Le processus de perte de poids et de (re)musculation du corps a été graduel chez Damien, il avoisine aujourd'hui les 80 kg et n'a jamais du recourir la chirurgie. Un changement physique qui a étonné son entourage ! «Ma mère ne me pensait pas capable d'avoir une telle évolution. Il faut dire que plus jeune j'étais vraiment fainéant et défaitiste. Elle a été très fière de mon parcours. Par contre, avec mes copains en France, cela s'est soldé par une réelle fracture de l'amitié. Je l'ai ai tous perdu... En deux mots, je me suis laissé aller trop longtemps et aujourd'hui j'ai faim de défis. Mes potes sont plus dans une vie simple, toute tracée. Je le respecte mais mon esprit a aussi changé en même temps que mon corps. La nouvelle confiance que j'avais en moi a été interprétée comme de la vantardise... Ils n'ont pas compris.»
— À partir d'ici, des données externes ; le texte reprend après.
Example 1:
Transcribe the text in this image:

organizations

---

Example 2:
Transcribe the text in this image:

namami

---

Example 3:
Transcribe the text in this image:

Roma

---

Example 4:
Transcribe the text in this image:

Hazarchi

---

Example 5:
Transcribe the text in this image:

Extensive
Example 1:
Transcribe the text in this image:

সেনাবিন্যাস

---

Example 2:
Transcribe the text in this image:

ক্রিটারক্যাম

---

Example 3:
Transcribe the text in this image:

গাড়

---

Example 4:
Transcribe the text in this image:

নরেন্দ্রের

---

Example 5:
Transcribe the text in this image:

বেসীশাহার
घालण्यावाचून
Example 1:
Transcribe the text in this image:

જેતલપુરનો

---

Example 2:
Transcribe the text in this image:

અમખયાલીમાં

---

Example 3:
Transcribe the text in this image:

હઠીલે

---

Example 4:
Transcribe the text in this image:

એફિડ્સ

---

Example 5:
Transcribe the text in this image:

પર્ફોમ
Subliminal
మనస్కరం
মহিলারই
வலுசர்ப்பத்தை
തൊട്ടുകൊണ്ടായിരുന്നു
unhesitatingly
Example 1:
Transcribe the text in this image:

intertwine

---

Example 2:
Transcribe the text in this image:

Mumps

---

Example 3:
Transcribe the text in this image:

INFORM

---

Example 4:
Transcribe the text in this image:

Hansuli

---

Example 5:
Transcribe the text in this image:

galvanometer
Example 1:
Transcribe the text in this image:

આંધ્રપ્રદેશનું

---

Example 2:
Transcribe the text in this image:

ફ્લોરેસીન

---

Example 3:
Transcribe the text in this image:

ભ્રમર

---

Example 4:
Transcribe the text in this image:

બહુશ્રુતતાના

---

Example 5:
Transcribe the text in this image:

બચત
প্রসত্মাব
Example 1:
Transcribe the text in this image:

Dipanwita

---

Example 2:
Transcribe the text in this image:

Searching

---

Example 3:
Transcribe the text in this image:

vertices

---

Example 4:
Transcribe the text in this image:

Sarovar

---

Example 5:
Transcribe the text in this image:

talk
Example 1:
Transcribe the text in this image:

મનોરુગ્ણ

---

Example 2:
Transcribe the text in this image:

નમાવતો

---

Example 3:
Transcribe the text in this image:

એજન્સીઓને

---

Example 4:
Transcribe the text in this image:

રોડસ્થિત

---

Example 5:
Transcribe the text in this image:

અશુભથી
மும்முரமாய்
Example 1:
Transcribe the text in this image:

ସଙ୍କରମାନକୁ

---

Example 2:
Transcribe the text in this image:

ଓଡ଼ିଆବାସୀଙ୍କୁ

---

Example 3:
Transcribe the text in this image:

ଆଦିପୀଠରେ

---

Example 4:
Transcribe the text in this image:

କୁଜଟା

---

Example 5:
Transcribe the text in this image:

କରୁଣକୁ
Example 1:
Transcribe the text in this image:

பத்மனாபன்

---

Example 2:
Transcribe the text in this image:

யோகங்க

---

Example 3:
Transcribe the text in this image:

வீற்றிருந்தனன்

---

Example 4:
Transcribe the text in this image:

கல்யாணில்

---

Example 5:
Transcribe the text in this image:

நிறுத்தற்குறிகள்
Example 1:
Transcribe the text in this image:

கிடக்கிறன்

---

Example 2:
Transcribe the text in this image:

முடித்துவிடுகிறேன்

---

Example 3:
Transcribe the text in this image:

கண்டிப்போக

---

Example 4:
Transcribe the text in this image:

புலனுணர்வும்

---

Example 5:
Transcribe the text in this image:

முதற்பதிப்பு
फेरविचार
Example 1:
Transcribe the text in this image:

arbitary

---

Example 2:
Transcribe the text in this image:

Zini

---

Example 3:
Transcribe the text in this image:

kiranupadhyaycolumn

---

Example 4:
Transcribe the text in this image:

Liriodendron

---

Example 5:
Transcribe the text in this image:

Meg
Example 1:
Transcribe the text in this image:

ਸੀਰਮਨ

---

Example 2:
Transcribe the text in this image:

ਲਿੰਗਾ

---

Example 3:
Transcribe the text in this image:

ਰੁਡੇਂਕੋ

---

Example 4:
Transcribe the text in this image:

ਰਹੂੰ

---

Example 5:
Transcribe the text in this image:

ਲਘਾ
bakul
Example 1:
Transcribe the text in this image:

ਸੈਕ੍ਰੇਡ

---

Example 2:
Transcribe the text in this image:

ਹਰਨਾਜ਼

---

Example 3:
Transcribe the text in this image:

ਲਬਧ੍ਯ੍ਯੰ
En ce mois d'octobre 2017, Damien se sent 'à fond la forme' ! Mais, il n'est pas pour autant à l'abri d'une rechute comme en début d'année. Mais il a su remonter immédiatement la pente. «Il m'est arrivé une sérieuse bricole... On m'a volé ma voiture. J'ai perdu mon job et mon appartement dans la foulée. Résultat ? J'ai pris dix kilos à cette période... mais tout est rentré dans l'ordre grâce au mental».

Le jeune français en a retiré beaucoup humainement et prodigue le conseil suivant. «Il faut prendre absolument du recul. Se demander ce qu'il est possible de faire avec ses propres ressources pour dépasser un écueil auquel on peut être confronté. S'entourer aussi de personnes qui peuvent vous tendre la main et vous faire avancer. C'est le bon moment aussi pour faire un état des lieux de sa vie».

Modèle vivant pour les beaux-arts de Verviers

Difficile d'imaginer, après son parcours de vie, Damien... nu au milieu d'étudiants en expression artistique. Et pourtant, pour lui c'est une façon de gagner sa vie et de se... tester ! «Il faut le voir comme un genre de défi pour savoir s'il me reste des complexes. Totalement à découvert devant les autres, je vois si je suis à l'aise et en paix avec moi-même. Cela offre une véritable aisance par rapport aux autres et leur regard. Après, c'est plus facile aussi d'affronter une caméra ou un objectif».
Une démarche qui entraîne à son tour des compliments et de la prise de confiance. Ce 'nouveau corps' exige-t-il une attention de tout les instants ? «Je ne me prends pas spécialement la tête. J'ai mis en place certains automatismes par rapport à la nourriture. Je me fais un programme tout simple en tenant à l’œil l'apport en micro-nutriments, glucides, lipides et les protéines. Je suis devenu mon propre diététicien. Un automatisme qui a pris du temps a être intégré et compris. Ce qui ne veut pas dire que je me refuse une bonne petite bouffe entre amis de temps en temps ! »

L’obésité en Belgique : les chiffres

Dans notre pays, 51 % de la population adulte est en surpoids, soit un peu plus d’un adulte sur deux. Dont 12 à 16%, à peu près, d'obèses.

Parmi les jeunes de 10 à 20 ans en Communauté française, 17,4 % présentent déjà une surcharge pondérale, dont 6,1 % sont déjà en obésité, d'après une étude HBSC réalisée par l'Ecole de santé publique de l'ULB.

La tendance empire alors que le nombre de jeunes de 10 à 20 en surcharge pondérale est passée de 11,9 à 16,9 % de 1994 à 2014, s'inscrivant dans la tendance de la "pandémie d'obésité" globale. A noter que les enfants du primaire sont davantage préservés (de 11,4 % à 12,8 % dans le même délai). En outre, trois enfants sur quatre en primaire font du sport deux fois par semaine. Un chiffre qui chute à 63 % dans le secondaire.